* **TRAVAIL DEMANDÉ 1**:
D’après le texte sur les métiers de service, dans quel cas remarque-t-on ces métiers ?
* **TRAVAIL DEMANDÉ 2**:
Indiquez si chacune des affirmations suivantes concorde avec le texte sur les métiers de service, en répondant par oui ou non et en citant les mots décisifs du texte.
(a) Annalisa Casini est chercheuse en psychologie sociale.
(b) Les métiers de service sont valorisés parce qu’ils fabriquent des objets.
(c) Les compétences catégorisées comme féminines sont davantage considérées lorsque des hommes les exercent.
* **TRAVAIL DEMANDÉ 3**:
Transcrivez le passage du texte sur les métiers de service qui commence par « La dévaluation sociale » et se poursuit jusqu’à « dit Annalisa Casini. ».

* **BLOC DE TEXTE**:

────────

La hiérarchisation des emplois est le fruit d’un imaginaire collectif figé, ajoute la chercheuse en psychologie sociale Annalisa Casini (UCL), spécialiste du secteur des soins. « On dit souvent qu’il n’y a pas de bêtes métiers, mais que des bêtes gens. Mais en réalité, il y a une représentation collective assez claire sur le fait qu’il y a des bêtes métiers. » Une émanation de notre méritocratie, en somme. « Le fait d’étudier correspond à un mérite qu’il faut valoriser. On part donc du présupposé que les métiers de service ne nécessitant pas de diplôme ne sont pas des métiers compliqués à faire et que les moins méritants s’y retrouvent. Donc, pourquoi les valoriser ? »

La dévaluation sociale des métiers de service est également à mettre en lien avec l’idée qu’ils sont non productifs, dans le sens où « ils ne fabriquent pas d’objet ». « Dès lors, bien souvent, ils deviennent complètement invisibles lorsqu’ils sont bien faits. On ne les remarque que quand ils sont mal faits. Si vous cherchez tous les jours votre enfant à la crèche et qu’il est en pleine forme, vous ne vous direz pas que c’est grâce à la puéricultrice. Mais s’il a un bleu parce qu’un autre enfant lui a donné un coup, vous remettrez en cause son travail. » Enfin, les compétences catégorisées comme féminines (et ce, même si elles sont exploitées par des hommes exerçant des « métiers de femmes ») tendent à être moins considérées, comme si elles découlaient davantage de l’inné que de l’effort ou de la technique, nous dit Annalisa Casini.

────────

* **ENTRÉES AFFICHÉES**:
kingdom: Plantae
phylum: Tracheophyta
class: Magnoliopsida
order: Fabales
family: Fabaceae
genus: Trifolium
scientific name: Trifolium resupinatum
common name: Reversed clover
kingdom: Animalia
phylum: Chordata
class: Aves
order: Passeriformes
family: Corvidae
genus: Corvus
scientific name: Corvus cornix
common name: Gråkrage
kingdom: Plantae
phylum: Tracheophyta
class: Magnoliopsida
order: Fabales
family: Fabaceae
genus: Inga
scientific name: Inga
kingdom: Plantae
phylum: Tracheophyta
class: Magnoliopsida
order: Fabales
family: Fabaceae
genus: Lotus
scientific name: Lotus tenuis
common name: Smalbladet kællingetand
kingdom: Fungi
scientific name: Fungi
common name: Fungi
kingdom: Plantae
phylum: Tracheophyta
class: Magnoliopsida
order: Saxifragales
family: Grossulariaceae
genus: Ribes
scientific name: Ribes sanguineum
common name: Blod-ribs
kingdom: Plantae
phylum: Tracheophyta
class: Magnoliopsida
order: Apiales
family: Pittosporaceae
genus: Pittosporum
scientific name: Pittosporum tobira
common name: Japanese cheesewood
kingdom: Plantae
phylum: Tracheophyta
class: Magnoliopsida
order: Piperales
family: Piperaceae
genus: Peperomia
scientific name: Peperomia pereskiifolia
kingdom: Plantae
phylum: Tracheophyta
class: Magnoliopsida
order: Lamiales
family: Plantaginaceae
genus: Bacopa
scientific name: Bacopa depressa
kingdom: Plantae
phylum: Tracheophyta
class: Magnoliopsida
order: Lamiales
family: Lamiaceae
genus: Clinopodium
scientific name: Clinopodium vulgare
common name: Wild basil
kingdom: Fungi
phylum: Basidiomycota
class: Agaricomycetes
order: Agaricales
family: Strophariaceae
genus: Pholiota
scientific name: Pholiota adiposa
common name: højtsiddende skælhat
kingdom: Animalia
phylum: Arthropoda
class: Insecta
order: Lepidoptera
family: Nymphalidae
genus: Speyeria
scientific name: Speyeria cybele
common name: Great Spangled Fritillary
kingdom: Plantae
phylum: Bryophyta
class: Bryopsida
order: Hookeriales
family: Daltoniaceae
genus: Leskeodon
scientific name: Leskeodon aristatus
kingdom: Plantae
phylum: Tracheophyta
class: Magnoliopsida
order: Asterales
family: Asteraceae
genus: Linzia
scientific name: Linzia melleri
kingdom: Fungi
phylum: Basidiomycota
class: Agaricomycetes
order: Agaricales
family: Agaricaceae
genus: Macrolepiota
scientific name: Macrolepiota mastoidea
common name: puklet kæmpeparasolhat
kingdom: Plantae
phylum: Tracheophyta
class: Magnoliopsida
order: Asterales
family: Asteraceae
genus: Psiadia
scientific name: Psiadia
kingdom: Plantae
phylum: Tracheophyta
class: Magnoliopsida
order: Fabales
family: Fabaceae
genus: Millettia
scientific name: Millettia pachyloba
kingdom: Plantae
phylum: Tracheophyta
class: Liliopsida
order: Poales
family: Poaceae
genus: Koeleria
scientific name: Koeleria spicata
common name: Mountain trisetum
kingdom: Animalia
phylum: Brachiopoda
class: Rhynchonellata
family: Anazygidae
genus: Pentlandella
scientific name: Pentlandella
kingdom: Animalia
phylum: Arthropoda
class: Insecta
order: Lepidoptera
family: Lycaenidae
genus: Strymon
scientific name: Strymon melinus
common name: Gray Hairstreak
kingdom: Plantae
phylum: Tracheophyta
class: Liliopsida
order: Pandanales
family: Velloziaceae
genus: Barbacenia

────────

* **SOLUTION PROPOSÉE 1**:
Seulement quand ils sont mal faits.

* **SOLUTION PROPOSÉE 2**:
(a) Oui : « la chercheuse en psychologie sociale Annalisa Casini ».
(b) Non : « ils ne fabriquent pas d’objet ».
(c) Non : « et ce, même si elles sont exploitées par des hommes exerçant des « métiers de femmes » ».

* **SOLUTION PROPOSÉE 3**:
La dévaluation sociale des métiers de service est également à mettre en lien avec l’idée qu’ils sont non productifs, dans le sens où « ils ne fabriquent pas d’objet ». « Dès lors, bien souvent, ils deviennent complètement invisibles lorsqu’ils sont bien faits. On ne les remarque que quand ils sont mal faits. Si vous cherchez tous les jours votre enfant à la crèche et qu’il est en pleine forme, vous ne vous direz pas que c’est grâce à la puéricultrice. Mais s’il a un bleu parce qu’un autre enfant lui a donné un coup, vous remettrez en cause son travail. » Enfin, les compétences catégorisées comme féminines (et ce, même si elles sont exploitées par des hommes exerçant des « métiers de femmes ») tendent à être moins considérées, comme si elles découlaient davantage de l’inné que de l’effort ou de la technique, nous dit Annalisa Casini.